[[ Document excerpt open ]]

Living in a city means learning to live alongside a lot of other people. That means maneuvering crowded sidewalks, dodging speeding cars, and relying on city buses to get from one place to another. Whether this is a new experience for you or something you have been doing your entire life, there are some important things you should keep in mind while utilizing public transportation.


1. Wear headphones.

Listening to music is my favorite way to pass time while traveling, but just because you want to listen to “Uptown Funk” on repeat (and I don’t blame you for one second) does not mean the entire bus is a Bruno Mars fan. The same rule applies if you are watching a video or playing a game. Be respectful of those around you and either turn the volume off or plug your headphones in.

2. Leave the front seats open for the elderly and disabled.

The first few seats on the Port Authority buses are specifically designated for people who need them the most. If there are other seats open and you can get to them, do so. If not, be ready to stand if someone in need boards the bus. It’s just the right thing to do.

3. Give up your seat to those who need it.

Related to the idea above, if an elderly person boards the bus and you are able to stand, then you should give up your seat, whether or not you were originally seated in the front few seats. The same goes for people loaded down with bags or anyone who looks like they are really struggling to stand. Remember that you share this city with thousands of people, and it’s important to show respect and kindness to your fellow Pittsburghers. They will appreciate the gesture, and maybe one day, someone will give their seat to you when you need it most.

4. Don’t take up more space than you need to.

[[ Document excerpt closed ]]

Work instruction
Extend the bus etiquette list, starting right after the heading "4. Don't take up more space than you need to."

[[ Material supplied open ]]

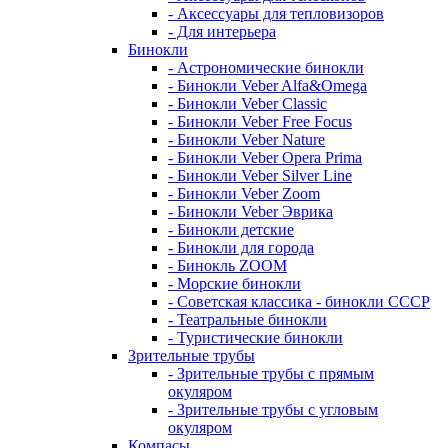
- Аксессуары для тепловизоров
- Для интерьера
Бинокли
- Астрономические бинокли
- Бинокли Veber Alfa&Omega
- Бинокли Veber Classic
- Бинокли Veber Free Focus
- Бинокли Veber Nature
- Бинокли Veber Opera Prima
- Бинокли Veber Silver Line
- Бинокли Veber Zoom
- Бинокли Veber Эврика
- Бинокли детские
- Бинокли для города
- Бинокль ZOOM
- Морские бинокли
- Советская классика - бинокли СССР
- Театральные бинокли
- Туристические бинокли
Зрительные трубы
- Зрительные трубы с прямым
окуляром
- Зрительные трубы с угловым
окуляром
Компасы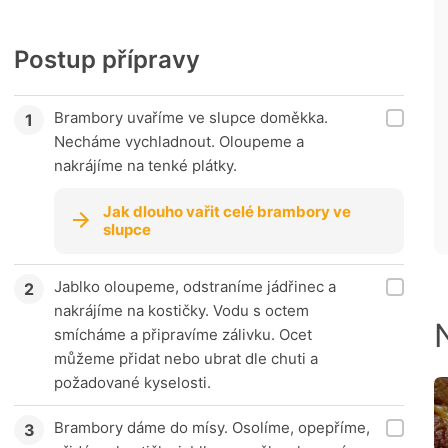
Postup přípravy
Brambory uvaříme ve slupce doměkka.
Necháme vychladnout. Oloupeme a
nakrájíme na tenké plátky.
Jak dlouho vařit celé brambory ve
slupce
Jablko oloupeme, odstraníme jádřinec a
nakrájíme na kostičky. Vodu s octem
smícháme a připravíme zálivku. Ocet
můžeme přidat nebo ubrat dle chuti a
požadované kyselosti.
Brambory dáme do mísy. Osolíme, opepříme,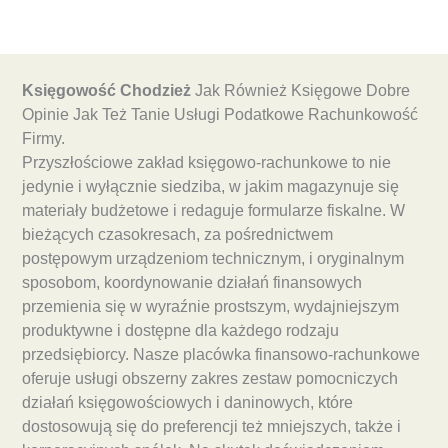
Księgowość Chodzież
Jak Również Księgowe Dobre
Opinie Jak Też Tanie Usługi Podatkowe Rachunkowość
Firmy.
Przyszłościowe zakład księgowo-rachunkowe to nie
jedynie i wyłącznie siedziba, w jakim magazynuje się
materiały budżetowe i redaguje formularze fiskalne. W
bieżących czasokresach, za pośrednictwem
postępowym urządzeniom technicznym, i oryginalnym
sposobom, koordynowanie działań finansowych
przemienia się w wyraźnie prostszym, wydajniejszym
produktywne i dostępne dla każdego rodzaju
przedsiębiorcy. Nasze placówka finansowo-rachunkowe
oferuje usługi obszerny zakres zestaw pomocniczych
działań księgowościowych i daninowych, które
dostosowują się do preferencji też mniejszych, także i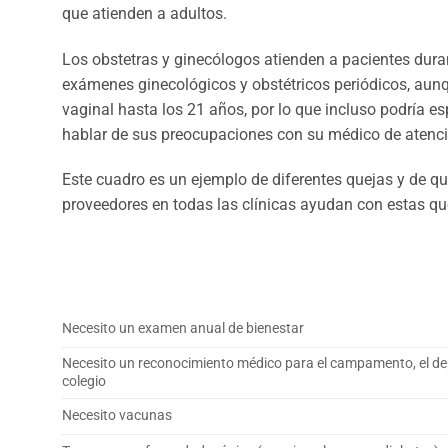
que atienden a adultos.
Los obstetras y ginecólogos atienden a pacientes duran
exámenes ginecológicos y obstétricos periódicos, aunq
vaginal hasta los 21 años, por lo que incluso podría 
hablar de sus preocupaciones con su médico de atenci
Este cuadro es un ejemplo de diferentes quejas y de q
proveedores en todas las clínicas ayudan con estas qu
Necesito un examen anual de bienestar
Necesito un reconocimiento médico para el campamento, el dep
colegio
Necesito vacunas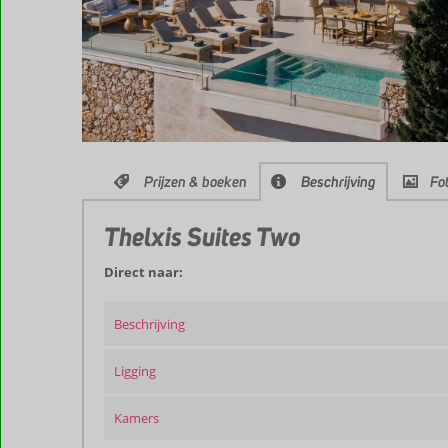
Prijzen & boeken
Beschrijving
Fot
Thelxis Suites Two
Direct naar:
Beschrijving
Ligging
Kamers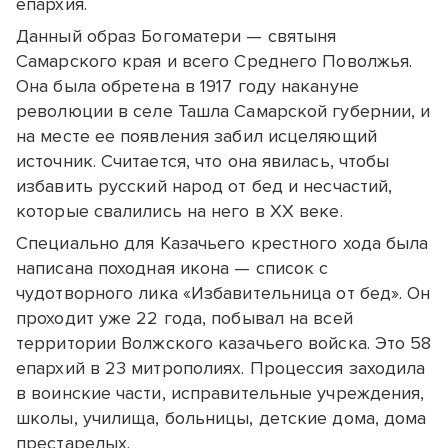
епархия.
Данный образ Богоматери — святыня
Самарского края и всего Среднего Поволжья.
Она была обретена в 1917 году накануне
революции в селе Ташла Самарской губернии, и
на месте ее появления забил исцеляющий
источник. Считается, что она явилась, чтобы
избавить русский народ от бед и несчастий,
которые свалились на него в XX веке.
Специально для Казачьего крестного хода была
написана походная икона — список с
чудотворного лика «Избавительница от бед». Он
проходит уже 22 года, побывал на всей
территории Волжского казачьего войска. Это 58
епархий в 23 митрополиях. Процессия заходила
в воинские части, исправительные учреждения,
школы, училища, больницы, детские дома, дома
престарелых.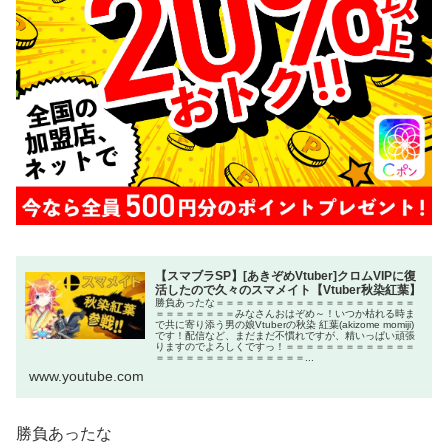
【スマブラSP】[あきぞめVtuber]クロムVIPに復
活したので久々のスマメイト【Vtuber秋染紅葉】
勝負あったな＝＝＝＝＝＝＝＝＝＝＝＝＝＝＝＝＝＝＝＝
＝＝＝＝＝＝＝＝みなさんおはぞめ～！いつか枯れる時ま
で共に寄り添う男の娘Vtuberの秋染 紅葉(akizome momiji)
です！配信など、まだまだ不慣れですが、精いっぱい頑張
りますのでよろしくですっ！＝＝＝＝＝＝＝＝＝＝＝＝＝
＝＝＝＝＝＝＝＝＝＝＝＝＝＝＝...
www.youtube.com
勝負あったな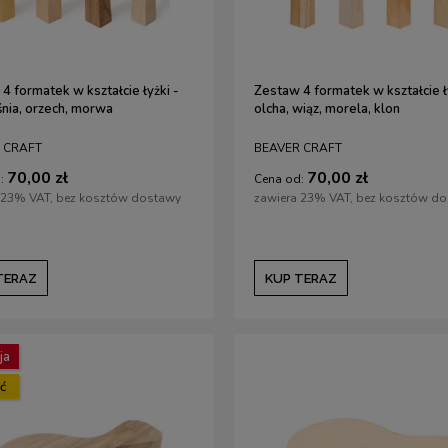
4 formatek w kształcie łyżki -
Zestaw 4 formatek w kształcie ł
iśnia, orzech, morwa
olcha, wiąz, morela, klon
 CRAFT
BEAVER CRAFT
70,00 zł
70,00 zł
:
Cena od:
 23% VAT, bez kosztów dostawy
zawiera 23% VAT, bez kosztów d
TERAZ
KUP TERAZ
ja
ersalny o niskim kącie nr 62
Książka "Pirografia bez tajemnic"
ć
 890,00 zł
107,00 zł
1 967,00 zł
115,00 zł
arna:
1 967,00 zł
Cena regularna:
115,00 zł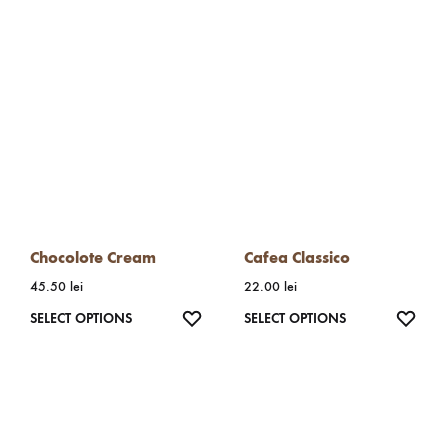
Chocolote Cream
Cafea Classico
45.50
lei
22.00
lei
WISHLIST
WISH
SELECT OPTIONS
SELECT OPTIONS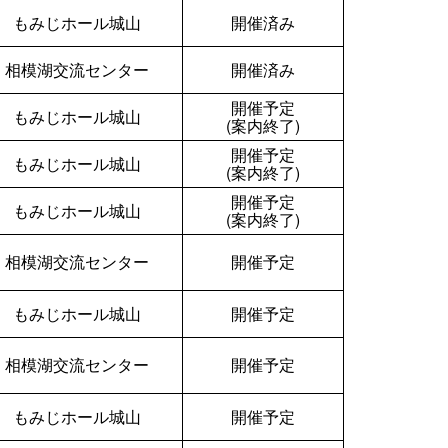
もみじホール城山
開催済み
相模湖交流センター
開催済み
開催予定
もみじホール城山
(案内終了)
開催予定
もみじホール城山
(案内終了)
開催予定
もみじホール城山
(案内終了)
相模湖交流センター
開催予定
もみじホール城山
開催予定
相模湖交流センター
開催予定
もみじホール城山
開催予定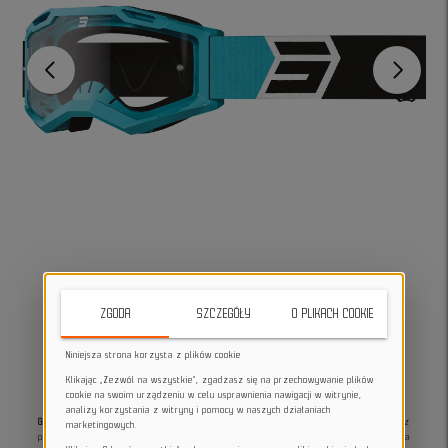
ZGODA
SZCZEGÓŁY
O PLIKACH COOKIE
Niniejsza strona korzysta z plików cookie
Klikając „Zezwól na wszystkie”, zgadzasz się na przechowywanie plików
cookie na swoim urządzeniu w celu usprawnienia nawigacji w witrynie,
analizy korzystania z witryny i pomocy w naszych działaniach
Gogle rowerowe Shot ASSAULT 2.0 solar turqoise
- spełniające normę EN 1938, z
marketingowych.
półsztywną konstrukcją, wentylacją, szerokim polem widzenia i odporną na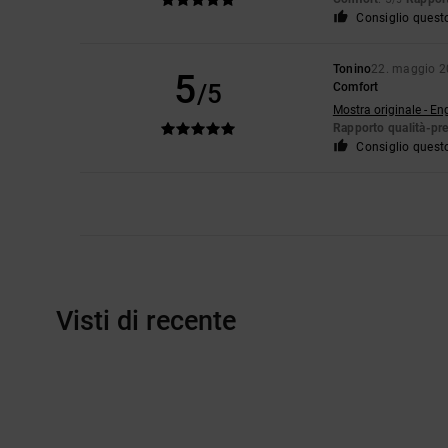
Consiglio quest
Tonino
22. maggio 
5
/5
Comfort
Mostra originale - En
Rapporto qualità-pr
Consiglio quest
Visti di recente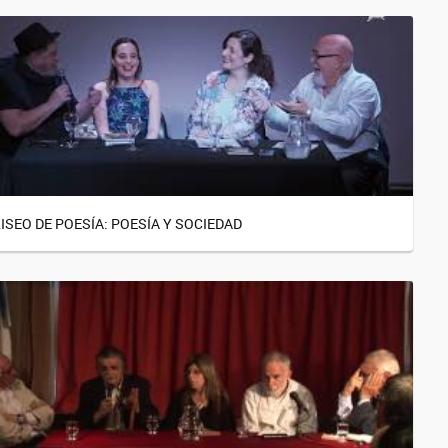
ISEO DE POESÍA: POESÍA Y SOCIEDAD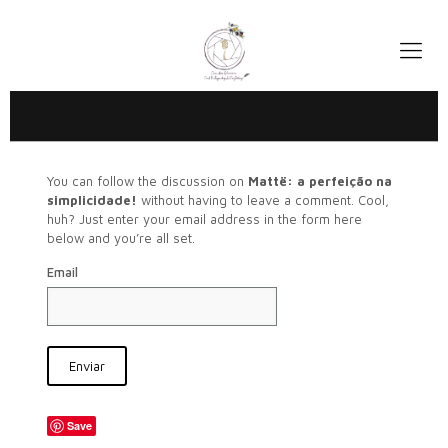
You can follow the discussion on
Mattë: a perfeição na
simplicidade!
without having to leave a comment. Cool,
huh? Just enter your email address in the form here
below and you’re all set.
Email
Save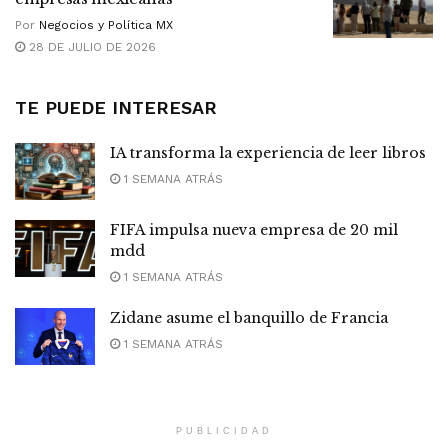
Por
Negocios y Política MX
28 DE JULIO DE 2026
TE PUEDE INTERESAR
IA transforma la experiencia de leer libros
1 SEMANA ATRÁS
FIFA impulsa nueva empresa de 20 mil
mdd
1 SEMANA ATRÁS
Zidane asume el banquillo de Francia
1 SEMANA ATRÁS
PUBLICIDAD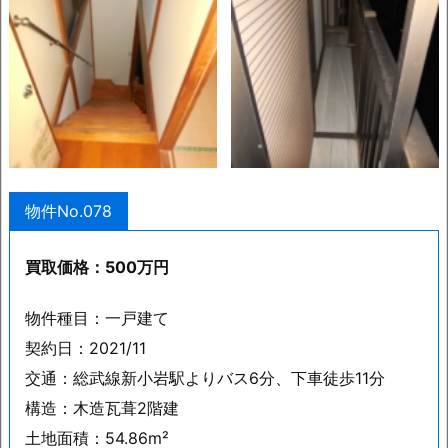
物件No.078
買取価格：500万円
物件種目：一戸建て
契約日：2021/11
交通：総武線新小岩駅よりバス6分、下車徒歩11分
構造：木造瓦葺2階建
土地面積：54.86m²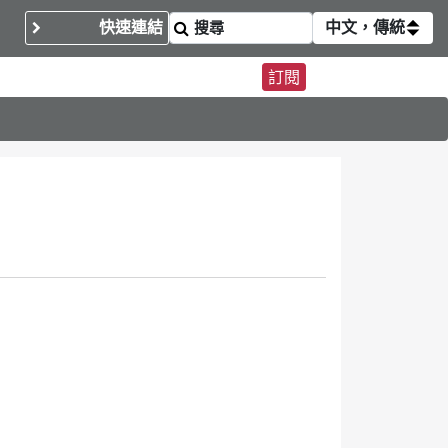
快速連結
中文，傳統
訂閱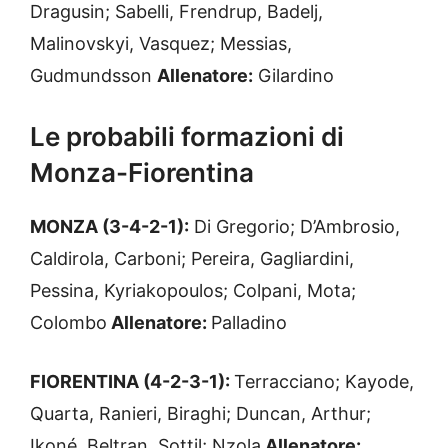
Dragusin; Sabelli, Frendrup, Badelj,
Malinovskyi, Vasquez; Messias,
Gudmundsson
Allenatore:
Gilardino
Le probabili formazioni di
Monza-Fiorentina
MONZA (3-4-2-1):
Di Gregorio; D’Ambrosio,
Caldirola, Carboni; Pereira, Gagliardini,
Pessina, Kyriakopoulos; Colpani, Mota;
Colombo
Allenatore:
Palladino
FIORENTINA (4-2-3-1):
Terracciano; Kayode,
Quarta, Ranieri, Biraghi; Duncan, Arthur;
Ikoné, Beltran, Sottil; Nzola
Allenatore: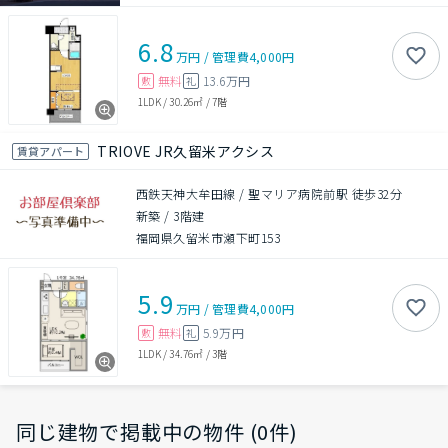
6.8
万円
/
管理費
4,000円
無料
13.6万円
敷
礼
1LDK
/
30.26㎡
/
7階
TRIOVE JR久留米アクシス
賃貸アパート
西鉄天神大牟田線 / 聖マリア病院前駅 徒歩32分
新築
/
3階建
福岡県久留米市瀬下町153
5.9
万円
/
管理費
4,000円
無料
5.9万円
敷
礼
1LDK
/
34.76㎡
/
3階
同じ建物で掲載中の物件 (0件)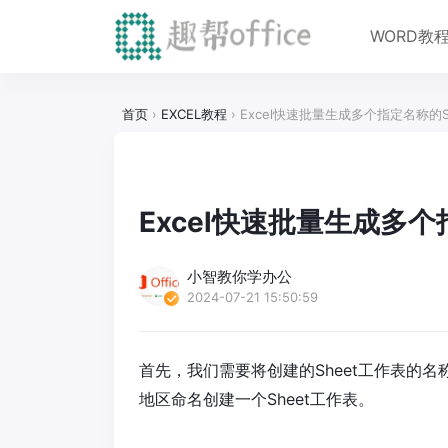
WORD教
首页
›
EXCEL教程
›
Excel快速批量生成多个指定名称的S
Excel快速批量生成多个
小智教你学办公
2024-07-21 15:50:59
首先，我们需要将创建的Sheet工作表的
地区命名创建一个Sheet工作表。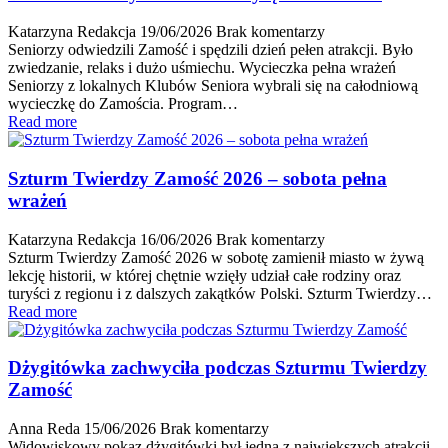
Katarzyna Redakcja
19/06/2026
Brak komentarzy
Seniorzy odwiedzili Zamość i spędzili dzień pełen atrakcji. Było
zwiedzanie, relaks i dużo uśmiechu. Wycieczka pełna wrażeń
Seniorzy z lokalnych Klubów Seniora wybrali się na całodniową
wycieczkę do Zamościa. Program…
Read more
Szturm Twierdzy Zamość 2026 – sobota pełna
wrażeń
Katarzyna Redakcja
16/06/2026
Brak komentarzy
Szturm Twierdzy Zamość 2026 w sobotę zamienił miasto w żywą
lekcję historii, w której chętnie wzięły udział całe rodziny oraz
turyści z regionu i z dalszych zakątków Polski. Szturm Twierdzy…
Read more
Dżygitówka zachwyciła podczas Szturmu Twierdzy
Zamość
Anna Reda
15/06/2026
Brak komentarzy
Widowiskowy pokaz dżygitówki był jedną z największych atrakcji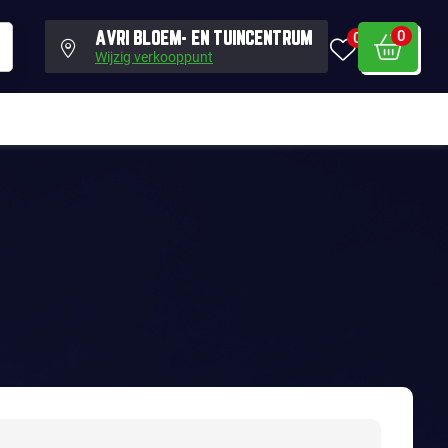
0
0
AVRI BLOEM- EN TUINCENTRUM
Wijzig verkooppunt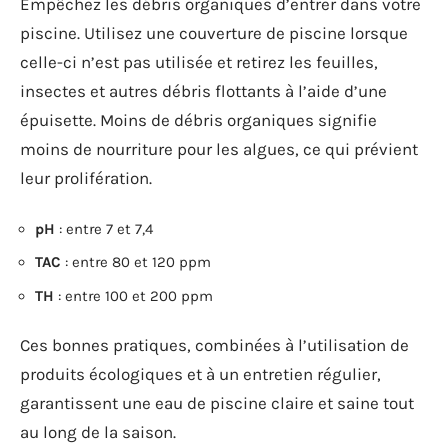
Une filtration performante est indispensable pour
maintenir une eau propre. Assurez-vous que votre
système de filtration fonctionne correctement et
nettoyez régulièrement les filtres. Une bonne
circulation de l’eau empêche la stagnation et réduit
les risques de développement d’algues.
Prévention des débris organiques
Empêchez les débris organiques d’entrer dans votre
piscine. Utilisez une couverture de piscine lorsque
celle-ci n’est pas utilisée et retirez les feuilles,
insectes et autres débris flottants à l’aide d’une
épuisette. Moins de débris organiques signifie
moins de nourriture pour les algues, ce qui prévient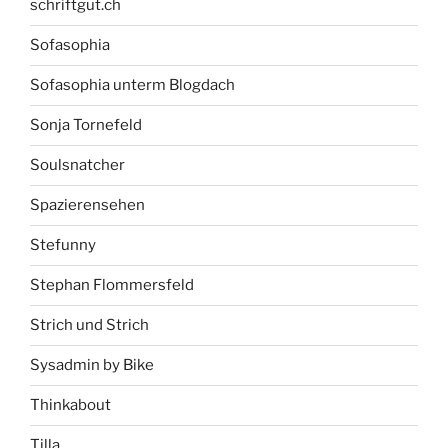
schriftgut.ch
Sofasophia
Sofasophia unterm Blogdach
Sonja Tornefeld
Soulsnatcher
Spazierensehen
Stefunny
Stephan Flommersfeld
Strich und Strich
Sysadmin by Bike
Thinkabout
Tilla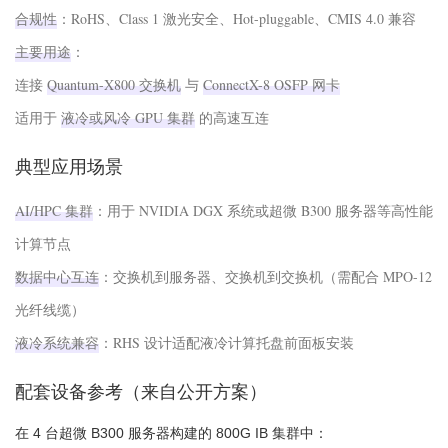
合规性
‌：RoHS、Class 1 激光安全、Hot-pluggable、CMIS 4.0 兼容
主要用途
‌：
连接 ‌
Quantum-X800 交换机
‌ 与 ‌
ConnectX-8 OSFP 网卡
适用于 ‌
液冷或风冷 GPU 集群
‌ 的高速互连
典型应用场景
AI/HPC 集群
‌：用于 NVIDIA DGX 系统或超微 B300 服务器等高性能
计算节点
数据中心互连
‌：交换机到服务器、交换机到交换机（需配合 MPO-12
光纤线缆）
液冷系统兼容
‌：RHS 设计适配液冷计算托盘前面板安装
配套设备参考（来自公开方案）
在 4 台超微 B300 服务器构建的 800G IB 集群中：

[[ Material supplied closed ]]

Result for this task
If the bus is empty, then by all means, set your bag down on the seat next to you. But the minute it starts to fill up, put your stuff on your lap or on the ground by your feet. I’m all for making yourself comfortable, but don’t kick your feet up or spread your legs too wide when there are other people who could use the seat. Basically, don’t be that person insisting your book bag or your legs should get their own seat while a person standing next to you has to hold on to the railing for dear life.


5. Smile at the people who sit next to you.

I understand that sitting right next to a stranger for any amount of time is uncomfortable, but nothing can make it weirder than pretending that they aren’t there. Smile when they sit down, give a friendly nod, or say hi. You don’t have to come away with a new best friend or even start a conversation! Just acknowledge their existence somehow, and your ride will become a lot less awkward.

6. Thank the driver when you get off.

This one seems obvious, but you would be surprised at how many people don’t think to thank the person who just got them from point A to point B in one piece. Yes, that’s their job, but it’s your job as a person to be courteous and respectful by uttering two quick words of appreciation: “Thank you.”